Но что в этом разбираться, если такое наворочано самой жизнью. И вот в бараке пьяный кровью бандит тешит душу свою победой над таким же, как он сам. Он хочет сломить дух Бороды: ведь не из стали же он сделан. Значит должен сломаться. А не ломается. И это упорство приводит Стерву в ярость. Он бьет своим самокальным ножом в лицо, в шею, в грудь... Он свалил его на пол, спиной к верху и, втыкая кончик ножа в спину, коленом нажимает на ручку прикалывает тело к полу. И кричит:
Принимай веру! Принимай! Принима-а-ай!
Он ждет, он надеется, но настал такой момент, когда Борода уже не может отвечать на его крики, матерки, удары. И когда Стерва понял, что нет больше такого человека Женя Борода, он встал, выхватил у кого-то из полуцветняков окурок изо рта и вышел из барака...
* * *
Васька Баланов возчик со штрафняка привез в морг пятой колонны семь жмуриков. Отправляли его уже по темноте, но пятая от штрафняка недалеко. Васька взял двух меринов цугом и поехал. Сам уселся на передние сани, сзади к ним привязал уздечку второго мерина, крикнул:
Но, лешие! И утонул в вечернем мраке...
На вахте его не шмонали: со штрафняка сообщили, кого он привез. Зав отделением больницы Николай Данилыч вышел, накинув бушлат на плечи, приподнял по очереди две попонки в санях и бросил коротко:
Давай всех в морг!
Ваське что стаскал, побросал кучей, одного на другого и подался налегке восвояси. Николай Данилыч запер морг на висячий замок и пошел спать. Утром он открыл заведение и стал, при дневном-то свете осматривать жмуриков. А что там смотреть у всех одна причина смерти. Все хорошо закоченели в тех позах, в каких оставил их Васька Баланов.

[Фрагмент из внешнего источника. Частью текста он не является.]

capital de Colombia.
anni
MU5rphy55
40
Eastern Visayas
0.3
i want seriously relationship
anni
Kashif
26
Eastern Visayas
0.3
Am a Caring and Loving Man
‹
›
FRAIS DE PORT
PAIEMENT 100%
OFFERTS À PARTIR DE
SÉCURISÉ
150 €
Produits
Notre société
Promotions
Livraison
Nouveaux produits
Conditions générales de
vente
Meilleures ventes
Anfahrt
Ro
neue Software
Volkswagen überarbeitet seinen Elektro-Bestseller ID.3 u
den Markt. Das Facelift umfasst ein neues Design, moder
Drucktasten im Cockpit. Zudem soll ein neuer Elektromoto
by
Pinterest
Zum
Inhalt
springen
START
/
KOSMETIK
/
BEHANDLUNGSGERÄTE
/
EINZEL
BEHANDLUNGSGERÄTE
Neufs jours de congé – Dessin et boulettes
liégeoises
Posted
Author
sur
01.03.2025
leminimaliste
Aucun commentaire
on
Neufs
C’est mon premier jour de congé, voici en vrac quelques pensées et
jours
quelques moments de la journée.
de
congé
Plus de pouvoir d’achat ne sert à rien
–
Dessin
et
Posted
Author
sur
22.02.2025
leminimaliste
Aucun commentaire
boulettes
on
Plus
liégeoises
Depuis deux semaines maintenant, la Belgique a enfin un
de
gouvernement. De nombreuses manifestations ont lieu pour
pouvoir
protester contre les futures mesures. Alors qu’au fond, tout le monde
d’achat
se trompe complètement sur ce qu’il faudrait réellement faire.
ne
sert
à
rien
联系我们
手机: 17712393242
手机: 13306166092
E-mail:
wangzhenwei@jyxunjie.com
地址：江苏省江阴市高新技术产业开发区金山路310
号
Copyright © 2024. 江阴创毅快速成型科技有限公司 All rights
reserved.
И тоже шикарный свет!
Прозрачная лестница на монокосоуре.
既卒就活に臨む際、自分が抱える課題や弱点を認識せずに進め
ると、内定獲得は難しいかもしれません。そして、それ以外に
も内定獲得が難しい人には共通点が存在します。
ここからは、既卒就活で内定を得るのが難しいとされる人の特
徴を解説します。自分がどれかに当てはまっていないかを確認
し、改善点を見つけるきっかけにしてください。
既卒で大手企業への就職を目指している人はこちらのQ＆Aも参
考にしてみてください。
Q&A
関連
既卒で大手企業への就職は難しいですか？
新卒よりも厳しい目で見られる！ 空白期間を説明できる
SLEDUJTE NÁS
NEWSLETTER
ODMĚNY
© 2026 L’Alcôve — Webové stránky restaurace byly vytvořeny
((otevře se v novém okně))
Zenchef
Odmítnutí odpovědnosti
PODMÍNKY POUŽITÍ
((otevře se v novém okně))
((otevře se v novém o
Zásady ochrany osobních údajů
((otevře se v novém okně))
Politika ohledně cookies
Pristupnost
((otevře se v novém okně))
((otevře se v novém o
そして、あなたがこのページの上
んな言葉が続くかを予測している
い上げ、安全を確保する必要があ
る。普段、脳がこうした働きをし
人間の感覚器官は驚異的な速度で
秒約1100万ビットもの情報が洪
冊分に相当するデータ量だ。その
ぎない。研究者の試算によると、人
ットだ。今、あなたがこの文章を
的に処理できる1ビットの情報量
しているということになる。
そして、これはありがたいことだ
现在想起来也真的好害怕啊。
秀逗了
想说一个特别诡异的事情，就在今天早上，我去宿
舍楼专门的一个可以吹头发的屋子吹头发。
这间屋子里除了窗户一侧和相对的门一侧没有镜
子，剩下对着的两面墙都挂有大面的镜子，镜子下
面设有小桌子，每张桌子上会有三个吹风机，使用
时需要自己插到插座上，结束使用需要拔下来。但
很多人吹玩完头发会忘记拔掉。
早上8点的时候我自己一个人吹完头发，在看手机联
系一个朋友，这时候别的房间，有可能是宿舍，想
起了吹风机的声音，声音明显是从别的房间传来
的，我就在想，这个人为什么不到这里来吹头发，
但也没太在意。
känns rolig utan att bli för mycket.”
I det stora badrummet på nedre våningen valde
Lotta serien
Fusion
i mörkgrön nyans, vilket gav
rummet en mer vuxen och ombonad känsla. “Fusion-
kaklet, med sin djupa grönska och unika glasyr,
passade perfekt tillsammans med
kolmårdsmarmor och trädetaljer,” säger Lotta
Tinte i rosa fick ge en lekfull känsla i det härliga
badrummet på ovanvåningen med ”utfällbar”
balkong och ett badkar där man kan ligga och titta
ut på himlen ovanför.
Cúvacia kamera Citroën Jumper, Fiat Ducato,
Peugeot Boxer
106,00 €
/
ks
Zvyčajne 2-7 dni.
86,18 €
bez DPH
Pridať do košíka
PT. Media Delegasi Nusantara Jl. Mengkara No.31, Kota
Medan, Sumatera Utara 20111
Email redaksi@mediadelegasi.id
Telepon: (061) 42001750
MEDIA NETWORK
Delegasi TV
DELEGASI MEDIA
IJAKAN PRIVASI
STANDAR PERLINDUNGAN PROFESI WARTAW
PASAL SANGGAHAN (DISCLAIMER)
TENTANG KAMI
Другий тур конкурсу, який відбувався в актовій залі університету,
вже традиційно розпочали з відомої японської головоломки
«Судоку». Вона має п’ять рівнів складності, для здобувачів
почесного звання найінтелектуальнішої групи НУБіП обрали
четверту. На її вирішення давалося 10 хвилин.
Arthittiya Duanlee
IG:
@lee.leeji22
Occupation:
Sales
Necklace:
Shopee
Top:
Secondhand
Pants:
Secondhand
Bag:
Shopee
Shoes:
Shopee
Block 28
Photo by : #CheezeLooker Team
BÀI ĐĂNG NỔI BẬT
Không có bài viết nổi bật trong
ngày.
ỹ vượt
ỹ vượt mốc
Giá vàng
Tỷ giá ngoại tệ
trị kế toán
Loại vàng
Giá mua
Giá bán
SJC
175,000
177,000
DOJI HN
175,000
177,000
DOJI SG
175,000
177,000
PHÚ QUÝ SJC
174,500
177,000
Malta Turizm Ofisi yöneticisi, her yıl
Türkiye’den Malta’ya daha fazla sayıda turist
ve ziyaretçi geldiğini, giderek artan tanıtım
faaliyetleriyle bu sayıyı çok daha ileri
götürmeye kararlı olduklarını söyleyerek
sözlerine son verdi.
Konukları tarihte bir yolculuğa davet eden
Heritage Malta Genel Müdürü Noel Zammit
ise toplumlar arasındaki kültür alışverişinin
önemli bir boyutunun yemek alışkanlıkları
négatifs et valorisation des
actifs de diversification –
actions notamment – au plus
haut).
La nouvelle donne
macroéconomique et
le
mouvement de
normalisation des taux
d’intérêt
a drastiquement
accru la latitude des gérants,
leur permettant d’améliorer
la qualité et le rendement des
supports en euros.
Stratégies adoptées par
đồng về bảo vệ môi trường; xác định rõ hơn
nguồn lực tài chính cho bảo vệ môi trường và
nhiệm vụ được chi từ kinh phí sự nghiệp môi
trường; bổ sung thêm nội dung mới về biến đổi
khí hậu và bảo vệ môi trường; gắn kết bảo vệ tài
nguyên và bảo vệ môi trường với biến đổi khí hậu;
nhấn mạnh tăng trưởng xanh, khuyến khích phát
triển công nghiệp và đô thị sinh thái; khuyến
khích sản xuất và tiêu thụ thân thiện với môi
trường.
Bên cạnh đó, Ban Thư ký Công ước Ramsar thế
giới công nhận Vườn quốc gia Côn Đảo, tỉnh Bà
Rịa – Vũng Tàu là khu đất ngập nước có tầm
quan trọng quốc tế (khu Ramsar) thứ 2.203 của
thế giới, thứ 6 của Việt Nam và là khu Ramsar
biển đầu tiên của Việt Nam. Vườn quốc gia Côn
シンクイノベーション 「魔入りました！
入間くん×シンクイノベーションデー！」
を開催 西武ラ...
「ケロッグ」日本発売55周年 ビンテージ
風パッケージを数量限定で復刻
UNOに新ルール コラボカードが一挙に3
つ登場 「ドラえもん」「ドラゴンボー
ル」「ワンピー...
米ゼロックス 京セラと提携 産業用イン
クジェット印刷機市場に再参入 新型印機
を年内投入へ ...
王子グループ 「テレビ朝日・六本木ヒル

А вон тот, что посреди кучи, высокий и худой не закоченел, почему-то. Странно... Николай Данилыч глянул на него попристальней и заметил кровавый пузырек на груди.
Э, сказал сам себе Николай Данилыч, да он же дышит!
И док выбежал из морга, вернулся с санитаром и носилками. Они принесли дышащего покойника в отделение. И там Николай Данилыч занялся этим человеком. Им оказался Женя Борода. Николай Данилович знал о нем все, как и знал, что этот человек ничего не умеет делать, что он способен только воровать, а это значит, что он будет сеять в мире беду. Но врач все-таки выходил его, не позволил умереть. Такая профессия у Николая Даниловича...
Босяк, так уважительно называли себя одесские карманщики.